Folha de S. Paulo


A garfada na ração

El Cerdo
Ilustração para a coluna Bichos de 10/04 da revista sãopaulo

Que a crise chegou à mesa do brasileiro, já não é novidade. Os alimentos subiram 124% nos últimos dez anos, enquanto a inflação oficial ficou em 78%. Agora, a garfada vai chegar à ração do cachorro. Não dá a sensação de que só faltava essa?

No fim de janeiro, a presidente Dilma Rousseff -escrevo em 3 de abril, ela ainda é presidente- assinou um decreto alterando o imposto sobre chocolate, sorvete, fumo picado e... Ração de cães e gatos! Sim, sobre itens tidos como supérfluos!

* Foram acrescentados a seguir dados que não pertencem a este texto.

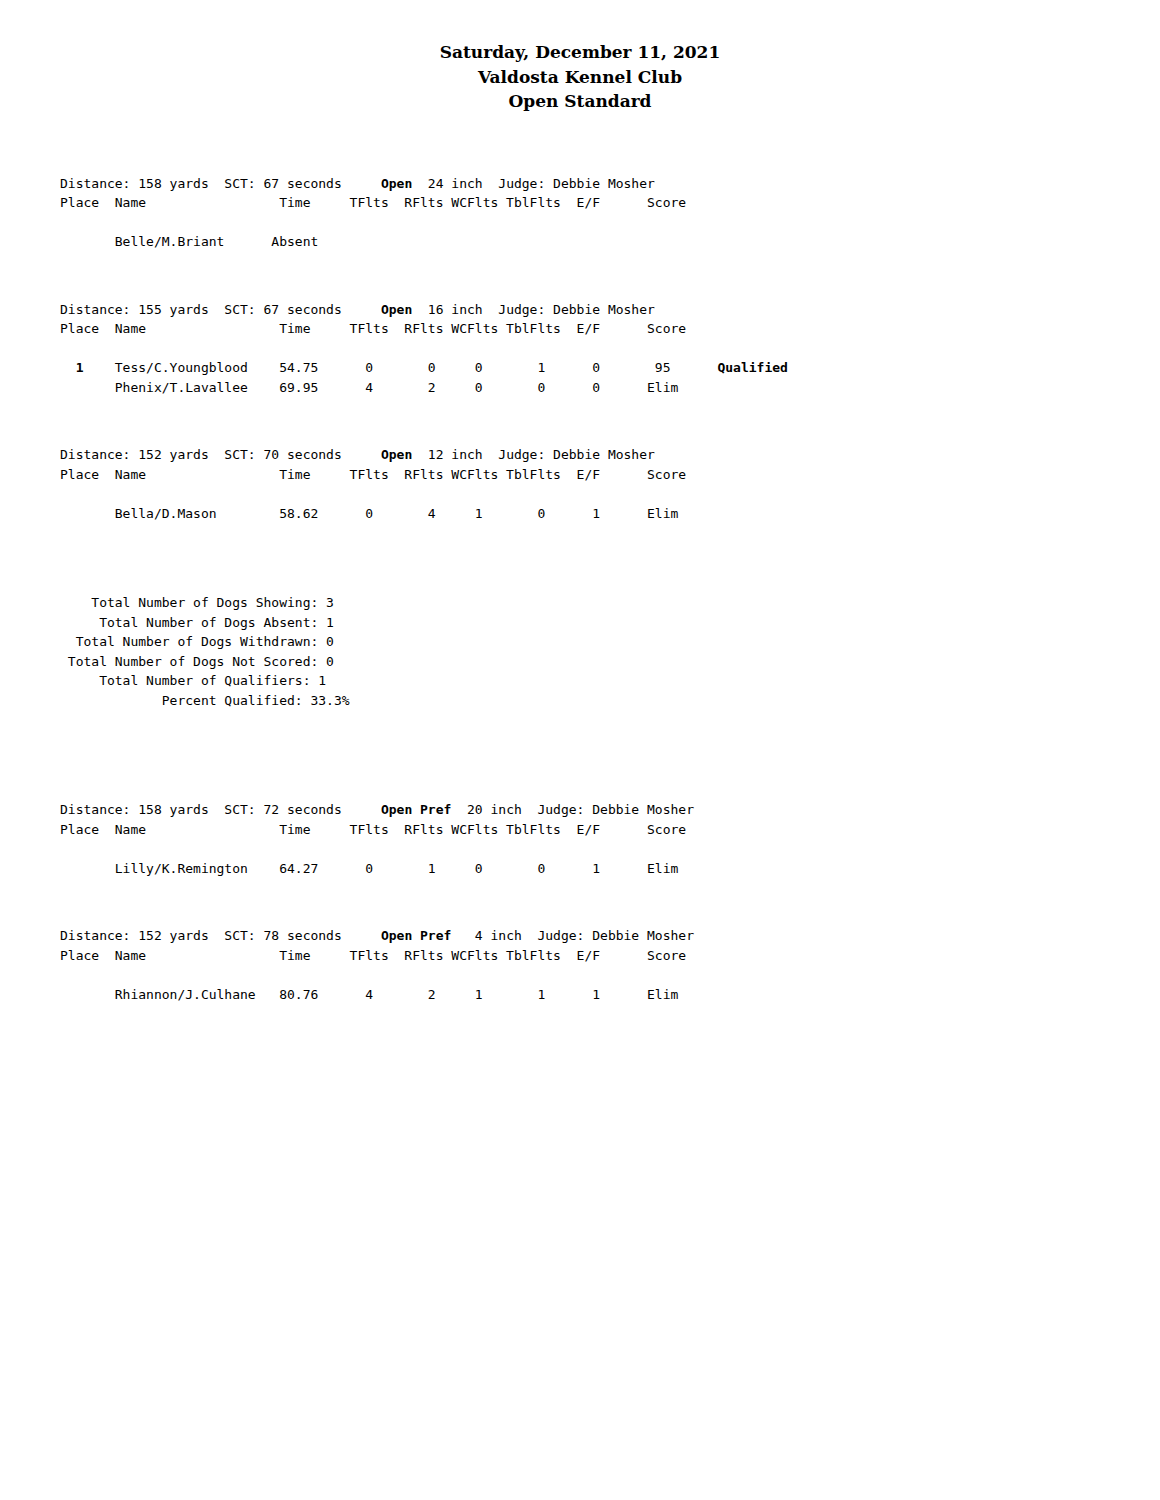Saturday, December 11, 2021
Valdosta Kennel Club
Open Standard
Distance: 158 yards  SCT: 67 seconds     Open  24 inch  Judge: Debbie Mosher
Place  Name                 Time     TFlts  RFlts WCFlts TblFlts  E/F      Score

       Belle/M.Briant      Absent
Distance: 155 yards  SCT: 67 seconds     Open  16 inch  Judge: Debbie Mosher
Place  Name                 Time     TFlts  RFlts WCFlts TblFlts  E/F      Score

  1    Tess/C.Youngblood    54.75      0       0     0       1      0       95      Qualified
       Phenix/T.Lavallee    69.95      4       2     0       0      0      Elim
Distance: 152 yards  SCT: 70 seconds     Open  12 inch  Judge: Debbie Mosher
Place  Name                 Time     TFlts  RFlts WCFlts TblFlts  E/F      Score

       Bella/D.Mason        58.62      0       4     1       0      1      Elim
    Total Number of Dogs Showing: 3
     Total Number of Dogs Absent: 1
  Total Number of Dogs Withdrawn: 0
 Total Number of Dogs Not Scored: 0
     Total Number of Qualifiers: 1
             Percent Qualified: 33.3%
Distance: 158 yards  SCT: 72 seconds     Open Pref  20 inch  Judge: Debbie Mosher
Place  Name                 Time     TFlts  RFlts WCFlts TblFlts  E/F      Score

       Lilly/K.Remington    64.27      0       1     0       0      1      Elim
Distance: 152 yards  SCT: 78 seconds     Open Pref   4 inch  Judge: Debbie Mosher
Place  Name                 Time     TFlts  RFlts WCFlts TblFlts  E/F      Score

       Rhiannon/J.Culhane   80.76      4       2     1       1      1      Elim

Pelas novas regras, a partir de 1º de maio, sorvetes pagarão 5% de IPI (Imposto Sobre Produtos Industrializados), rações, 10%, e fumo, 30%.

Havia controvérsia jurídica, pois há uma regra do IPI que prevê alíquota zero para "preparações destinadas a fornecer a totalidade dos elementos nutritivos necessários para alimentação diária racional e equilibrada". Agora, essa descrição se aplica só à comida de bichos de produção (suínos, bovinos e aves).

O entendimento do governo fora traduzido em 2011, em decisão do ministro Teori Zavascki, então no Superior Tribunal de Justiça, hoje no Supremo Tribunal Federal. Ele negou alíquota zero a um fabricante de ração para pets porque "o IPI é regido pelo princípio da seletividade" e "as alíquotas são reduzidas ou majoradas conforme a essencialidade ou superficialidade dos produtos".

"Nesse sentido", escreveu, "entendo que a tabela de incidência do IPI o fez em razão da dispensabilidade do produto". E continuou: "Ora, o sustento de tais animais domésticos de estimação reserva-se, em geral, ao mero deleite de seus donos".

Deleite?

O governo que sobe o IPI da ração de cães e gatos é o mesmo que, também em 2011, reconheceu os bichos como membros das famílias e incluiu veterinários entre os profissionais que devem integrar Núcleos de Saúde da Família. Vai entender...

Talvez a razão esteja nos números: a regra sobe em R$ 76 milhões as receitas tributárias com o ramo neste ano e em R$ 137 milhões em 2017. Que coerência resiste a tantos zeros?